# intergral of e^x / (1-2e^x)^3 dx help

• Apr 5th 2012, 08:23 AM
bobmarly12345
intergral of e^x / (1-2e^x)^3 dx help
e^x / (1-2e^x)^3 dx

i replaced (1-2e^x) with a random letter in my case i used "p"
i ended up with the answer: 1 / 4(1-2e^x)² + C
however it doesnt look right to me, can anyone confirm if i am right or wrong?
• Apr 5th 2012, 08:30 AM
Prove It
Re: intergral of e^x / (1-2e^x)^3 dx help
Quote:

Originally Posted by bobmarly12345
e^x / (1-2e^x)^3 dx

i replaced (1-2e^x) with a random letter in my case i used "p"
i ended up with the answer: 1 / 4(1-2e^x)² + C
however it doesnt look right to me, can anyone confirm if i am right or wrong?

First note that \displaystyle \displaystyle \begin{align*} \int{\frac{e^x}{\left(1 - 2e^x\right)^3}\,dx} = -\frac{1}{2}\int{\frac{-2e^x}{\left(1 - 2e^x\right)^3}\,dx} \end{align*}.

Now make the substitution \displaystyle \displaystyle \begin{align*} u = 1 - 2e^x \implies du = -2e^x\,dx \end{align*} and the integral becomes

\displaystyle \displaystyle \begin{align*} -\frac{1}{2}\int{\frac{1}{u^3}\,du} = -\frac{1}{2}\int{u^{-3}\,du} \end{align*}.
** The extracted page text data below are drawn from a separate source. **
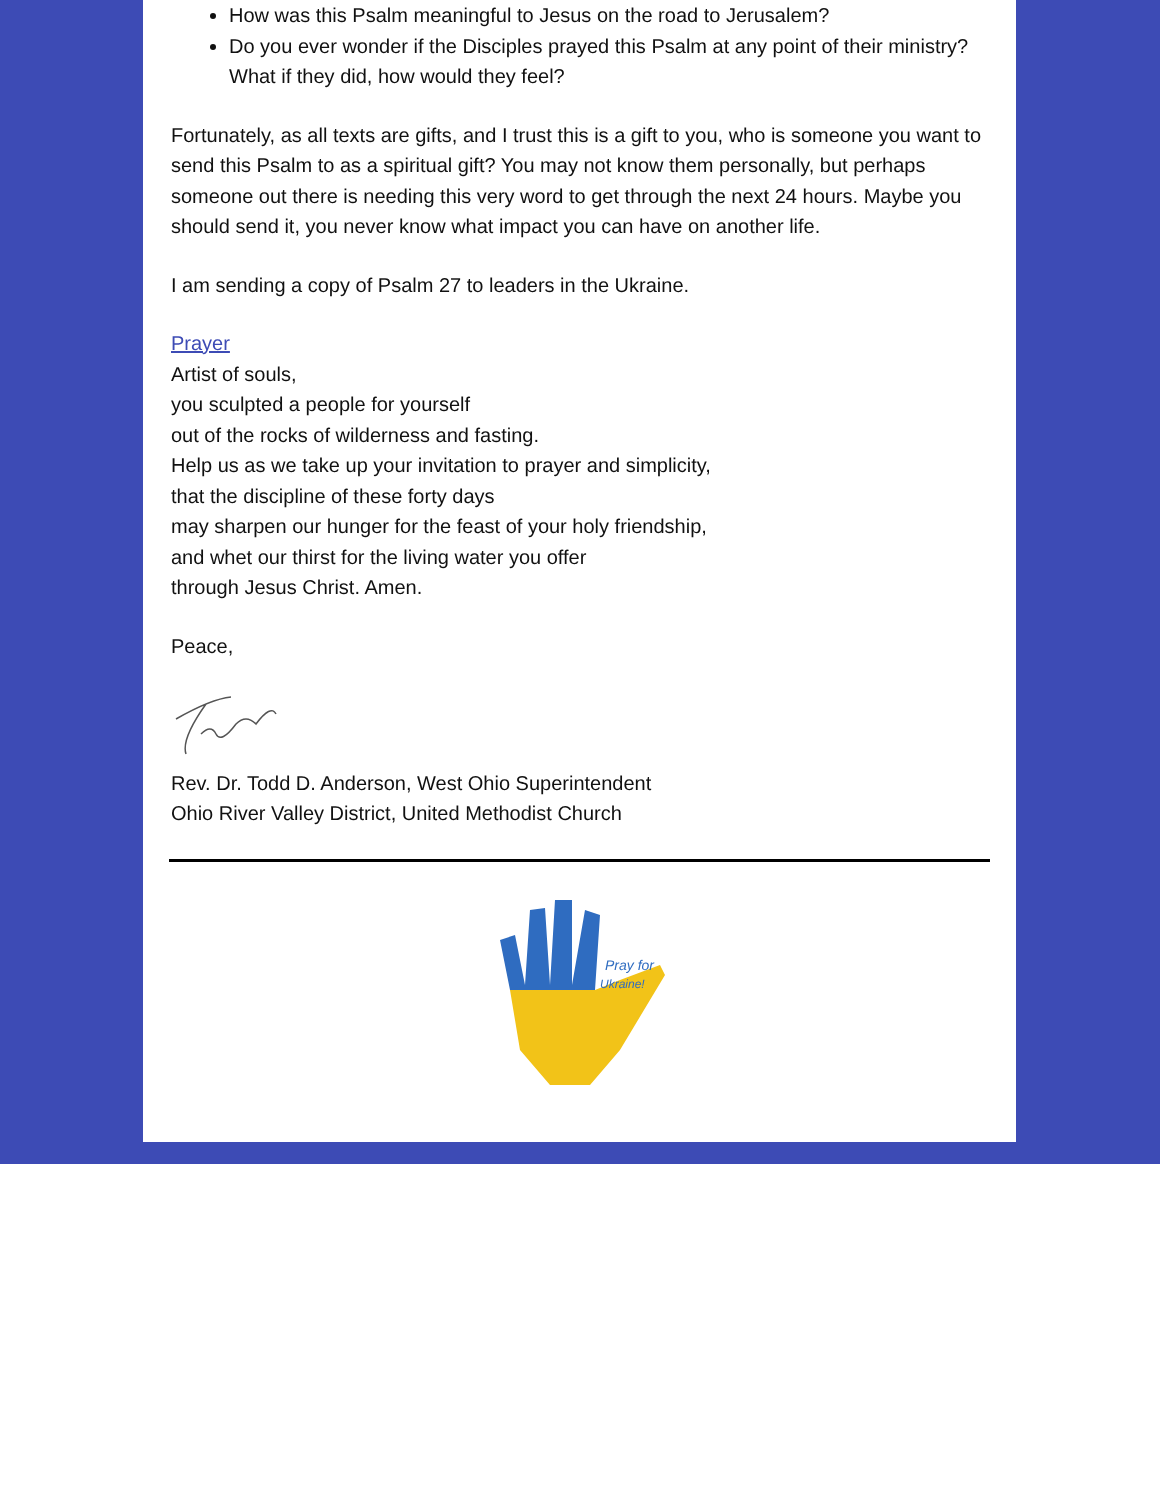How was this Psalm meaningful to Jesus on the road to Jerusalem?
Do you ever wonder if the Disciples prayed this Psalm at any point of their ministry? What if they did, how would they feel?
Fortunately, as all texts are gifts, and I trust this is a gift to you, who is someone you want to send this Psalm to as a spiritual gift? You may not know them personally, but perhaps someone out there is needing this very word to get through the next 24 hours. Maybe you should send it, you never know what impact you can have on another life.
I am sending a copy of Psalm 27 to leaders in the Ukraine.
Prayer
Artist of souls,
you sculpted a people for yourself
out of the rocks of wilderness and fasting.
Help us as we take up your invitation to prayer and simplicity,
that the discipline of these forty days
may sharpen our hunger for the feast of your holy friendship,
and whet our thirst for the living water you offer
through Jesus Christ. Amen.
Peace,
Rev. Dr. Todd D. Anderson, West Ohio Superintendent
Ohio River Valley District, United Methodist Church
Pray for
Ukraine!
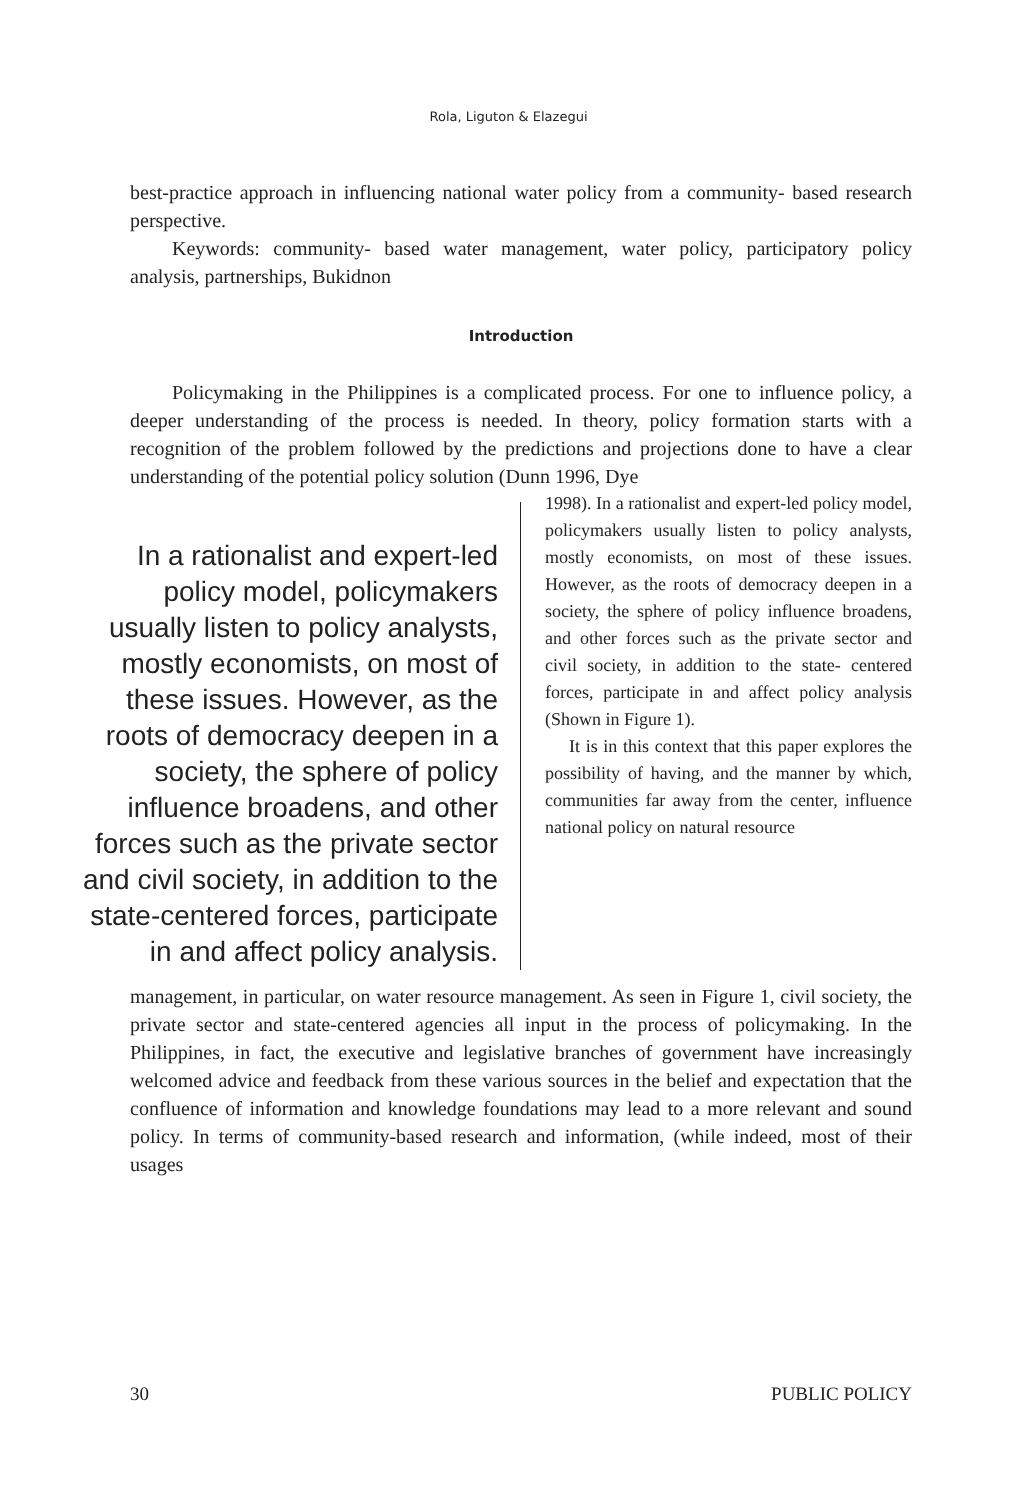Rola, Liguton & Elazegui
best-practice approach in influencing national water policy from a community- based research perspective.
Keywords: community- based water management, water policy, participatory policy analysis, partnerships, Bukidnon
Introduction
Policymaking in the Philippines is a complicated process. For one to influence policy, a deeper understanding of the process is needed. In theory, policy formation starts with a recognition of the problem followed by the predictions and projections done to have a clear understanding of the potential policy solution (Dunn 1996, Dye
In a rationalist and expert-led policy model, policymakers usually listen to policy analysts, mostly economists, on most of these issues. However, as the roots of democracy deepen in a society, the sphere of policy influence broadens, and other forces such as the private sector and civil society, in addition to the state-centered forces, participate in and affect policy analysis.
1998). In a rationalist and expert-led policy model, policymakers usually listen to policy analysts, mostly economists, on most of these issues. However, as the roots of democracy deepen in a society, the sphere of policy influence broadens, and other forces such as the private sector and civil society, in addition to the state- centered forces, participate in and affect policy analysis (Shown in Figure 1).
It is in this context that this paper explores the possibility of having, and the manner by which, communities far away from the center, influence national policy on natural resource
management, in particular, on water resource management. As seen in Figure 1, civil society, the private sector and state-centered agencies all input in the process of policymaking. In the Philippines, in fact, the executive and legislative branches of government have increasingly welcomed advice and feedback from these various sources in the belief and expectation that the confluence of information and knowledge foundations may lead to a more relevant and sound policy. In terms of community-based research and information, (while indeed, most of their usages
30 PUBLIC POLICY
I'm sure you can go from here :)

Edit: On closer inspection of your original post, you got the answer right :)
• Apr 5th 2012, 08:36 AM
biffboy
Re: intergral of e^x / (1-2e^x)^3 dx help
It is correct. You can check by seeing whether you get back to the question when you differentiate your answer.